> _Records supplied_
● ● ● ● ● ● ●
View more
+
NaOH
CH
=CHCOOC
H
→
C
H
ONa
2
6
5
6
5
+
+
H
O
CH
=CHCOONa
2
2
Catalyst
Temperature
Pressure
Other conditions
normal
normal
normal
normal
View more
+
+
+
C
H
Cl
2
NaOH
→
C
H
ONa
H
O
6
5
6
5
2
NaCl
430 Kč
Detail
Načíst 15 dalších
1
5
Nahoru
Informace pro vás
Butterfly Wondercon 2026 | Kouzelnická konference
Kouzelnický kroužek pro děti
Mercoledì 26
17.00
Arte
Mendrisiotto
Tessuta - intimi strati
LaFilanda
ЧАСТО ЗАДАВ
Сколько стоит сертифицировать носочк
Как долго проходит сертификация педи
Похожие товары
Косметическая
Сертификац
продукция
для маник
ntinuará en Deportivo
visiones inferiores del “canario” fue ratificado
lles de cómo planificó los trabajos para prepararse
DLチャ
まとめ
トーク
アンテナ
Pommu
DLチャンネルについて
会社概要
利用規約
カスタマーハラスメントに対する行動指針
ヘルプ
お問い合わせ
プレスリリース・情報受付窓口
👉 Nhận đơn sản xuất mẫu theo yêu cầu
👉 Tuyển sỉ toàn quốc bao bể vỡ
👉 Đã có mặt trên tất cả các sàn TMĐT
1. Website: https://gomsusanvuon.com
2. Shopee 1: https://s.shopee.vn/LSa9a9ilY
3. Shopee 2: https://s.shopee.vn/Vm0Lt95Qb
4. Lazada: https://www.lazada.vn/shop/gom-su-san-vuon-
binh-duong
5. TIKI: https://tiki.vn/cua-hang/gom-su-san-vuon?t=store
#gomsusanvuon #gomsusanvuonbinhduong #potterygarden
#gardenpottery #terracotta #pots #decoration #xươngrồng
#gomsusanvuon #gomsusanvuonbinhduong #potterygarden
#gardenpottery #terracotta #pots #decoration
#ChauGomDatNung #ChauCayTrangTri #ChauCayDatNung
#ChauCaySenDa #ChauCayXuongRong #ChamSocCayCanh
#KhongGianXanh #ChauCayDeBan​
● ● ● ● ● ● ●
> _What you need to do_
Without omitting anything, retype all of the material above exactly.

> _Output of the exercise_
View more
+
NaOH
CH
=CHCOOC
H
→
C
H
ONa
2
6
5
6
5
+
+
H
O
CH
=CHCOONa
2
2
Catalyst
Temperature
Pressure
Other conditions
normal
normal
normal
normal
View more
+
+
+
C
H
Cl
2
NaOH
→
C
H
ONa
H
O
6
5
6
5
2
NaCl
430 Kč
Detail
Načíst 15 dalších
1
5
Nahoru
Informace pro vás
Butterfly Wondercon 2026 | Kouzelnická konference
Kouzelnický kroužek pro děti
Mercoledì 26
17.00
Arte
Mendrisiotto
Tessuta - intimi strati
LaFilanda
ЧАСТО ЗАДАВ
Сколько стоит сертифицировать носочк
Как долго проходит сертификация педи
Похожие товары
Косметическая
Сертификац
продукция
для маник
ntinuará en Deportivo
visiones inferiores del “canario” fue ratificado
lles de cómo planificó los trabajos para prepararse
DLチャ
まとめ
トーク
アンテナ
Pommu
DLチャンネルについて
会社概要
利用規約
カスタマーハラスメントに対する行動指針
ヘルプ
お問い合わせ
プレスリリース・情報受付窓口
👉 Nhận đơn sản xuất mẫu theo yêu cầu
👉 Tuyển sỉ toàn quốc bao bể vỡ
👉 Đã có mặt trên tất cả các sàn TMĐT
1. Website: https://gomsusanvuon.com
2. Shopee 1: https://s.shopee.vn/LSa9a9ilY
3. Shopee 2: https://s.shopee.vn/Vm0Lt95Qb
4. Lazada: https://www.lazada.vn/shop/gom-su-san-vuon-
binh-duong
5. TIKI: https://tiki.vn/cua-hang/gom-su-san-vuon?t=store
#gomsusanvuon #gomsusanvuonbinhduong #potterygarden
#gardenpottery #terracotta #pots #decoration #xươngrồng
#gomsusanvuon #gomsusanvuonbinhduong #potterygarden
#gardenpottery #terracotta #pots #decoration
#ChauGomDatNung #ChauCayTrangTri #ChauCayDatNung
#ChauCaySenDa #ChauCayXuongRong #ChamSocCayCanh
#KhongGianXanh #ChauCayDeBan​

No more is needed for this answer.